• [WHAT TO WORK ON]:
What is needed is an exact retyping of each entry, pictures excluded.

Segment Start: DATA SHOWN

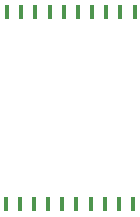
<source format=gbr>
G04 #@! TF.GenerationSoftware,KiCad,Pcbnew,(5.1.0)-1*
G04 #@! TF.CreationDate,2021-08-05T13:01:27-06:00*
G04 #@! TF.ProjectId,_autosave-Igloo19,5f617574-6f73-4617-9665-2d49676c6f6f,rev?*
G04 #@! TF.SameCoordinates,Original*
G04 #@! TF.FileFunction,Paste,Top*
G04 #@! TF.FilePolarity,Positive*
%FSLAX46Y46*%
G04 Gerber Fmt 4.6, Leading zero omitted, Abs format (unit mm)*
G04 Created by KiCad (PCBNEW (5.1.0)-1) date 2021-08-05 13:01:27*
%MOMM*%
%LPD*%
G04 APERTURE LIST*
%ADD10R,0.381000X1.250000*%
G04 APERTURE END LIST*
D10*
X184453500Y-67410000D03*
X183253500Y-67410000D03*
X182053500Y-67410000D03*
X180853500Y-67410000D03*
X179653500Y-67410000D03*
X178453500Y-67410000D03*
X177253500Y-67410000D03*
X176053500Y-67410000D03*
X174853500Y-67410000D03*
X173653500Y-67410000D03*
X173533500Y-83670000D03*
X174733500Y-83670000D03*
X175933500Y-83670000D03*
X177133500Y-83670000D03*
X178333500Y-83670000D03*
X179533500Y-83670000D03*
X180733500Y-83670000D03*
X181933500Y-83670000D03*
X183133500Y-83670000D03*
X184333500Y-83670000D03*
M02*

</source>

Segment End: DATA SHOWN

• [RESPONSE]:
<source format=gbr>
G04 #@! TF.GenerationSoftware,KiCad,Pcbnew,(5.1.0)-1*
G04 #@! TF.CreationDate,2021-08-05T13:01:27-06:00*
G04 #@! TF.ProjectId,_autosave-Igloo19,5f617574-6f73-4617-9665-2d49676c6f6f,rev?*
G04 #@! TF.SameCoordinates,Original*
G04 #@! TF.FileFunction,Paste,Top*
G04 #@! TF.FilePolarity,Positive*
%FSLAX46Y46*%
G04 Gerber Fmt 4.6, Leading zero omitted, Abs format (unit mm)*
G04 Created by KiCad (PCBNEW (5.1.0)-1) date 2021-08-05 13:01:27*
%MOMM*%
%LPD*%
G04 APERTURE LIST*
%ADD10R,0.381000X1.250000*%
G04 APERTURE END LIST*
D10*
X184453500Y-67410000D03*
X183253500Y-67410000D03*
X182053500Y-67410000D03*
X180853500Y-67410000D03*
X179653500Y-67410000D03*
X178453500Y-67410000D03*
X177253500Y-67410000D03*
X176053500Y-67410000D03*
X174853500Y-67410000D03*
X173653500Y-67410000D03*
X173533500Y-83670000D03*
X174733500Y-83670000D03*
X175933500Y-83670000D03*
X177133500Y-83670000D03*
X178333500Y-83670000D03*
X179533500Y-83670000D03*
X180733500Y-83670000D03*
X181933500Y-83670000D03*
X183133500Y-83670000D03*
X184333500Y-83670000D03*
M02*

</source>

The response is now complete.